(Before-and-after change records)
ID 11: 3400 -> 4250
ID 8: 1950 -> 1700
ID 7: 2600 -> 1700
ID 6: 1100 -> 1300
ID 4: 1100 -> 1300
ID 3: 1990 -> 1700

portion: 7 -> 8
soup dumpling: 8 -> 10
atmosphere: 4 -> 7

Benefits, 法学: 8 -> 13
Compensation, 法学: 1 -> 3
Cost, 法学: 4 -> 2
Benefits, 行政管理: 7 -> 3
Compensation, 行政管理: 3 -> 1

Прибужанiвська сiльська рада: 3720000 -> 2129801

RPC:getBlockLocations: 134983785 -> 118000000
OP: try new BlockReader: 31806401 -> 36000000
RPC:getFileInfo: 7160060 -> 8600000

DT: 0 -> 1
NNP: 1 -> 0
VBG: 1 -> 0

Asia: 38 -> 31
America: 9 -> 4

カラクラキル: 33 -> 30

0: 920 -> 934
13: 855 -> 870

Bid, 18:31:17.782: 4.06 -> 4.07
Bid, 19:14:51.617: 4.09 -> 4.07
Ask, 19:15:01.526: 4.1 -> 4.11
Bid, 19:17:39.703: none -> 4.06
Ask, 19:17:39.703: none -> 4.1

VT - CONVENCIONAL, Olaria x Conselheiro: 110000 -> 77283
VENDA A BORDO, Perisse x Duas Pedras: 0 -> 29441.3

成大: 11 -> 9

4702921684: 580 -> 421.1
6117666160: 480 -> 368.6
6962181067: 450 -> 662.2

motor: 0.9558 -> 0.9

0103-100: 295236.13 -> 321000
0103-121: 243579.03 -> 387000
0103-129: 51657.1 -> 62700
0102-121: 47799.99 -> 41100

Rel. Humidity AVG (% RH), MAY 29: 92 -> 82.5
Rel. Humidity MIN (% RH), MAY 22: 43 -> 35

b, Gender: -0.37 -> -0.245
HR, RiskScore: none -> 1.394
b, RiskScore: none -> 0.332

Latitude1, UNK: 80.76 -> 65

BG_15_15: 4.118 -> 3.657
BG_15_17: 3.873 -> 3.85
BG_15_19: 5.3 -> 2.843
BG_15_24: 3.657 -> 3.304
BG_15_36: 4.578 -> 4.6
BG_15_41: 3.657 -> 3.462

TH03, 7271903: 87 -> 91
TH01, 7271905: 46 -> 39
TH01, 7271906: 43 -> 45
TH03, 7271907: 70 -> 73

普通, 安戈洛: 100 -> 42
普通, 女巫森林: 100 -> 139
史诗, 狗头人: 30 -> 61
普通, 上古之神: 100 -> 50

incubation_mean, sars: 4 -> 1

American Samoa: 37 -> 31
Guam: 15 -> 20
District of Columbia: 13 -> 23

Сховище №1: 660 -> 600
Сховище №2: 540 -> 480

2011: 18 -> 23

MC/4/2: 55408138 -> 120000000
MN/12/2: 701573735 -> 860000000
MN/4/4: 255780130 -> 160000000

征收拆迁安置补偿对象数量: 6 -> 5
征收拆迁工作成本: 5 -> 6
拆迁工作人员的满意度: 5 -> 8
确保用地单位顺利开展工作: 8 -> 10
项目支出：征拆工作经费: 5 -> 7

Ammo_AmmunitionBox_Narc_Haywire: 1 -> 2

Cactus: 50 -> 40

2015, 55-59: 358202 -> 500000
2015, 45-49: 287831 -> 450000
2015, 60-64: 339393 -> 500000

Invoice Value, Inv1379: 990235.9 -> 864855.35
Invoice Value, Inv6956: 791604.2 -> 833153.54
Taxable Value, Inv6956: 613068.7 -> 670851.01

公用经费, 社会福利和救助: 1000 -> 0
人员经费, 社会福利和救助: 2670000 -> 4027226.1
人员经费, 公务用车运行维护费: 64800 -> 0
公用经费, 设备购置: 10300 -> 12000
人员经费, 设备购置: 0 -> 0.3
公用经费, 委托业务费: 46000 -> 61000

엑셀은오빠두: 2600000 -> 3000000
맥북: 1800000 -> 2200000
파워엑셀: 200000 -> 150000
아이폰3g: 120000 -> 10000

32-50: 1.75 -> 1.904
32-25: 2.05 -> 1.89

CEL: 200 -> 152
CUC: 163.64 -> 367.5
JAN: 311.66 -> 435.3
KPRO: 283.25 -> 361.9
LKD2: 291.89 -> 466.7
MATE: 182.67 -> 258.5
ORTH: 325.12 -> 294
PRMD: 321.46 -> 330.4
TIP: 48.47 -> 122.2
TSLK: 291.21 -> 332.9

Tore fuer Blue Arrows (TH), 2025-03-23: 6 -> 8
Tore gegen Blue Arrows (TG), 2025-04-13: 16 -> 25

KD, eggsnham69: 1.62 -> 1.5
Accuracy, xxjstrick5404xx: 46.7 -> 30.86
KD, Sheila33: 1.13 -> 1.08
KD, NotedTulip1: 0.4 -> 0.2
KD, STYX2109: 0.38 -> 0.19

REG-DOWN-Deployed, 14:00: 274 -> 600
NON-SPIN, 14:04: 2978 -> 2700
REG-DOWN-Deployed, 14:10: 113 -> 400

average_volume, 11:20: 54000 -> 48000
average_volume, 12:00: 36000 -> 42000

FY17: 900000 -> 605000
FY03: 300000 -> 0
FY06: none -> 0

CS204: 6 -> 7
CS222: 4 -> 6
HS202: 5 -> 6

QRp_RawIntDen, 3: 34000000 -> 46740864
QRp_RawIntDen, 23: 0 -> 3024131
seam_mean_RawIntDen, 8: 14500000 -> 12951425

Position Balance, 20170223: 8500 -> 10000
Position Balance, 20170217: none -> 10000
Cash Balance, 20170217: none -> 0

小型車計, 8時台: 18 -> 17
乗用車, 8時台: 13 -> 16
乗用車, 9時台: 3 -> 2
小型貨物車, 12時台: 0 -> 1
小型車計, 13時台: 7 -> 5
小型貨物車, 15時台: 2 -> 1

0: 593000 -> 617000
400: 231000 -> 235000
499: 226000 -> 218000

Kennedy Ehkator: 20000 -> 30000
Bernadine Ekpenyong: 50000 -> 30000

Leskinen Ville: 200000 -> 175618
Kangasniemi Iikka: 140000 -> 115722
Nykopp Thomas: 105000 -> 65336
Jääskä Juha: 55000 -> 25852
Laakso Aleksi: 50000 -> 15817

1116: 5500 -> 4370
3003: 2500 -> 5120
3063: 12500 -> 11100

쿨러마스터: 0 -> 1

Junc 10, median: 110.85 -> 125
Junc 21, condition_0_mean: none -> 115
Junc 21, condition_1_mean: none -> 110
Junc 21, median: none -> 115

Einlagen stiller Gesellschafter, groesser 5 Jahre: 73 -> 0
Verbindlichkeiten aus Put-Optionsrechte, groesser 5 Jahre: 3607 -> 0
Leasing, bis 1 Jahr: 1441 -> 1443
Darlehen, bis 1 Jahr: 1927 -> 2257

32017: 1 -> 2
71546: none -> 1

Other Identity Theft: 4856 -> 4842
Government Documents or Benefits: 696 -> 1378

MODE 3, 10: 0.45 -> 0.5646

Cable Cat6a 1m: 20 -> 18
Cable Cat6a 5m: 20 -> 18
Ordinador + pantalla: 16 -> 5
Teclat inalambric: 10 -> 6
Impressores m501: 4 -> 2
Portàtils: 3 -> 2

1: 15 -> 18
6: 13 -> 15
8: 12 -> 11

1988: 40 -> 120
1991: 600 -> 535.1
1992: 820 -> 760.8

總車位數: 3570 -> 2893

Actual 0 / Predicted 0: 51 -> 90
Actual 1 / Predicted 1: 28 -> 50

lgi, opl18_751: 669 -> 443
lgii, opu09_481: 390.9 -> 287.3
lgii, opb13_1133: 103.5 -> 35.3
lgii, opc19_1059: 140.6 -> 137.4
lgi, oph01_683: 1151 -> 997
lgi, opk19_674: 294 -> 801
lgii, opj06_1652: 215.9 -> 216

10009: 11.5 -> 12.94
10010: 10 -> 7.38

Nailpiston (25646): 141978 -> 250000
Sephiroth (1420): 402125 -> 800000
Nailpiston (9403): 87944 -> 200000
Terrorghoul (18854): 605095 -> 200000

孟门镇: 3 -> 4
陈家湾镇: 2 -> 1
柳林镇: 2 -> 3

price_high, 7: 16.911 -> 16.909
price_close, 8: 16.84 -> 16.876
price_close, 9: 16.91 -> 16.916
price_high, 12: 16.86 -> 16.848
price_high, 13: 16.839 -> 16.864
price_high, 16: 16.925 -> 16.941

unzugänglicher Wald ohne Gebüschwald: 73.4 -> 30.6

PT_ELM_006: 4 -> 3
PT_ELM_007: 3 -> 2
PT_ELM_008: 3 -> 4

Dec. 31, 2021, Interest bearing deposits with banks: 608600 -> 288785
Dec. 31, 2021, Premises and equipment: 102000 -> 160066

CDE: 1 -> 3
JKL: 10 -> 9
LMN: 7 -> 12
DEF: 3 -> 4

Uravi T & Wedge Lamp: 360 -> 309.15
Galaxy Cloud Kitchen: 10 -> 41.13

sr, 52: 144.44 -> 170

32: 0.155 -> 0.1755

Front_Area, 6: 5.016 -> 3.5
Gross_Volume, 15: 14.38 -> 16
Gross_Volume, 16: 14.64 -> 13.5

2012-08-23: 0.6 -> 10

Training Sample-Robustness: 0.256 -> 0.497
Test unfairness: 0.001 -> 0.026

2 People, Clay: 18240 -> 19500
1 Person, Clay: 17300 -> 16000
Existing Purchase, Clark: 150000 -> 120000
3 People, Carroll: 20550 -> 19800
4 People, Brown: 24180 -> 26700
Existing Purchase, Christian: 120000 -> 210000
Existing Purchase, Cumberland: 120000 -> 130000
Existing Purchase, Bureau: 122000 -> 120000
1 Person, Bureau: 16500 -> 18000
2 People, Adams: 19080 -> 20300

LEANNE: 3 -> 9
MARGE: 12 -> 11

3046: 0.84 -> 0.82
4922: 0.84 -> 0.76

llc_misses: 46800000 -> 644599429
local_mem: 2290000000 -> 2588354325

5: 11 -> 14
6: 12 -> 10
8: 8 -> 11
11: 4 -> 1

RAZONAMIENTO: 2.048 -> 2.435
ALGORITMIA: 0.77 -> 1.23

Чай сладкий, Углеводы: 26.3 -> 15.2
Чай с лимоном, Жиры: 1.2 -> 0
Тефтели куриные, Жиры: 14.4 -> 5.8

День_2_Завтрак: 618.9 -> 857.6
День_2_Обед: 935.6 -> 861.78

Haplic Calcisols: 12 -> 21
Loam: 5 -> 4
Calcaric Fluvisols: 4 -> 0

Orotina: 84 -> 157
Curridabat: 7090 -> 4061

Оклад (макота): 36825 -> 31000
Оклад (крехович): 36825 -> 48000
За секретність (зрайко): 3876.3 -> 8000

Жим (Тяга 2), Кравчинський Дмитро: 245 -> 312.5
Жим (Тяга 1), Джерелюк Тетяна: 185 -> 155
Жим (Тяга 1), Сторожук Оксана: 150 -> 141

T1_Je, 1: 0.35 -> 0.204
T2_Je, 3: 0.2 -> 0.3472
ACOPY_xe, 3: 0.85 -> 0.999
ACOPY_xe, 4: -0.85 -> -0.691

Exercise details
Could you restate, word for word, the lines above from the one with "LKD2: 291.89 -> 466.7" to the one with "KD, eggsnham69: 1.62 -> 1.5", both included?

Output for this exercise
LKD2: 291.89 -> 466.7
MATE: 182.67 -> 258.5
ORTH: 325.12 -> 294
PRMD: 321.46 -> 330.4
TIP: 48.47 -> 122.2
TSLK: 291.21 -> 332.9

Tore fuer Blue Arrows (TH), 2025-03-23: 6 -> 8
Tore gegen Blue Arrows (TG), 2025-04-13: 16 -> 25

KD, eggsnham69: 1.62 -> 1.5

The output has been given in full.